Using your latest short_enc yields impressive results.

Time (s) Compression (%)
svb16 + zstd 0.242 37.13
svb16 0.048 56.28
commented

back on the topic of signed 32-bit integers:

Zigzag vs Sign extending from a variable bit-width
(https://graphics.stanford.edu/~seander/bithacks.html#VariableSignExtend)

Zigzag and VariableSignExtend -- using SSE41 – both requires 4 instructions to decode.

Zigzag:
2 instructions to create sign mask from bit_0
1 shift right to drop bit_0
1 xor with the sign mask

VariableSignExtend:
(the bit to extend -- aka.mask bit -- would be marked in the shuffle control index)
two instruction to isolate the mask bit (and, shift)
two instruction to extend (x ^ m) – m;

However,
if optimizing for pure decode performance,
VariableSignExtend decode could be done using only two instructions in total (I think...)
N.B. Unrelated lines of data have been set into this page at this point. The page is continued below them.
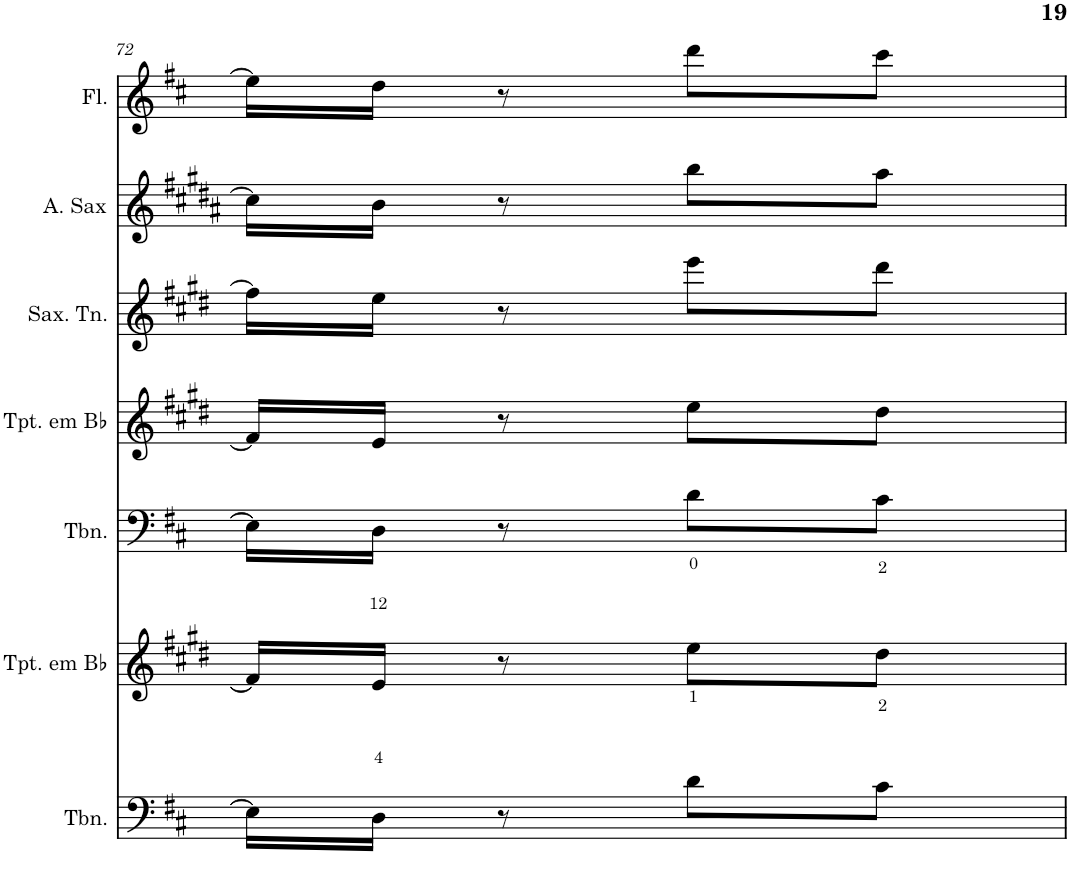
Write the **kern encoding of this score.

**kern	**kern	**kern	**kern	**kern	**kern	**kern
*part7	*part6	*part5	*part4	*part3	*part2	*part1
*staff7	*staff6	*staff5	*staff4	*staff3	*staff2	*staff1
*I"Trombone	*I"Trompete em Bb	*I"Trombone	*I"Trompete em Bb	*I"Saxofone Tenor	*I"Saxofone Alto	*I"Flauta Transversal
*I'Tbn.	*I'Tpt. em Bb	*I'Tbn.	*I'Tpt. em Bb	*I'Sax. Tn.	*	*I'Fl.
!!LO:PB:g=z
*clefF4	*clefG2	*clefF4	*clefG2	*clefG2	*clefG2	*clefG2
*	*Trd1c2	*	*Trd1c2	*Trd8c14	*Trd5c9	*
*k[f#c#]	*k[f#c#g#d#]	*k[f#c#]	*k[f#c#g#d#]	*k[f#c#g#d#]	*k[f#c#g#d#a#]	*k[f#c#]
*D:	*E:	*D:	*E:	*E:	*B:	*D:
*M2/4	*M2/4	*M2/4	*M2/4	*M2/4	*M2/4	*M2/4
=72	=72	=72	=72	=72	=72	=72
16E\LL]	16f#/LL]	16E\LL]	16f#/LL]	16ff#\LL]	16cc#\LL]	16ee\LL]
16D\JJ	16e/JJ	16D\JJ	16e/JJ	16ee\JJ	16b\JJ	16dd\JJ
8r	8r	8r	8r	8r	8r	8r
8d\L	8ee\L	8d\L	8ee\L	8eee\L	8bb\L	8ddd\L
8c#\J	8dd#\J	8c#\J	8dd#\J	8ddd#\J	8aa#\J	8ccc#\J
=	=	=	=	=	=	=
*-	*-	*-	*-	*-	*-	*-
So decoding could just be:
psrad shuf, 8
paddd x, shuf

The sign bit could be flipped (XORed) during encoding instead of during decoding.
(but do not flip bit_31... if combining with the next trick)

The decode shuffle index is known during encoding.
So... some value could be subtracted from the original value…
such that the when the shifted decode shuffle index is added to the value,
during decoding, the original value will be recovered.

For scalar decoding, w/fast unaligned memory access,
VariableSignExtend is FREE because we probably want to be using a variable shift anyways.
(https://gist.github.com/aqrit/f666e05362bc75376ac59a34879fad4f)

VariableSignExtend encoding is 1 instruction cheaper to encode than Zigzag, in the general case.

Raising a question related to supporting signed integers in this library: how should the library handle overflows/underflows in signed integer arithmetic (undefined behavior) when working with signed integers?

Here are some examples where we don't handle potential signed overflows at the moment

for example, the zig-zag encode function does val + val which means if my signed integer is > INT32_MAX / 2 I will run into undefined behavior. Or when I delta-encode and in[i] - prev overflows. The same is true for INT32_MIN.

If we support signed integers in the future, we should maybe think about raising an error with the user instead of running into undefined behavior. With unsigned integers at the moment we get a wrap-around and the behavior we want "for free".

@daniel-j-h There is no need to report an error. All processors use two’s complement so addition instructions are mostly sign unaware (except for the flags).

A SIMD zigzag would be written with intrinsics and would thus sidestep UB.

Otherwise we can provide qualifiers to discourage sanitizers from providing false positives.

The C and C++ languages we code against specify integer overflow as undefined behavior; it's unclear to me if we can just "sidestep" this UB therefore or if compilers can do whatever they want in the case of UB.

I just wanted to bring this up because it was not clear to me that we encode ints in zigzag fashion and then have these potential undefined behavior issues in the current zigzag implementation, when I was looking at the pystreamvbyte wrapper.

@daniel-j-h

it's unclear to me if we can just "sidestep" this UB

SIMD intrinsics are not covered by the standard at all so there is no UB. So yes, you can sidestep entirely.

Regarding the larger issues... Before C++20, I do not think you could sensibly implement zigzag encoding in a well-defined C/C++ way as per the standards. The zigzag encoding trick assumes that you have two complement's, something that you were not allowed to assume prior to C++20.

Let me elaborate...

This...

uint32_t _zigzag_encode_32 (int32_t val) {
	return (val + val) ^ (val >> 31);
}

should become... in ARM NEON...

veorq_s32( vaddq_s32(val, val), vshrq_n_s32(val,31)) 

The latter will never trigger UB.

Notice how easy it is.

Or @aqrit 's x64 intrinsics...

__m128i _mm_zigzag_encode_epi32 (__m128i v) {
	__m128i signmask =_mm_cmpgt_epi32(_mm_setzero_si128(), v);
	return _mm_xor_si128(_mm_add_epi32(v, v), signmask);
}

Notice that we expect the compiler to autovectorize zigzag to equivalent code. However, we could do better with a tight integration as we would avoid the two passes over the data.

@daniel-j-h More critically, the UB is skin deep. You can cast to unsigned integers, do the addition, and cast back. Prior to C++20, the result was implementation defined, but with C++20, you will get consistent standard-defined results.

That is not to say that signed integer overflow is not an issue. It can be. But it is nothing like 'well, we can't do this at all'.

We have to keep in mind that, underneath, the processor has no issue whatsoever with these overflows.

We now run undefined sanitizers in CI. See #36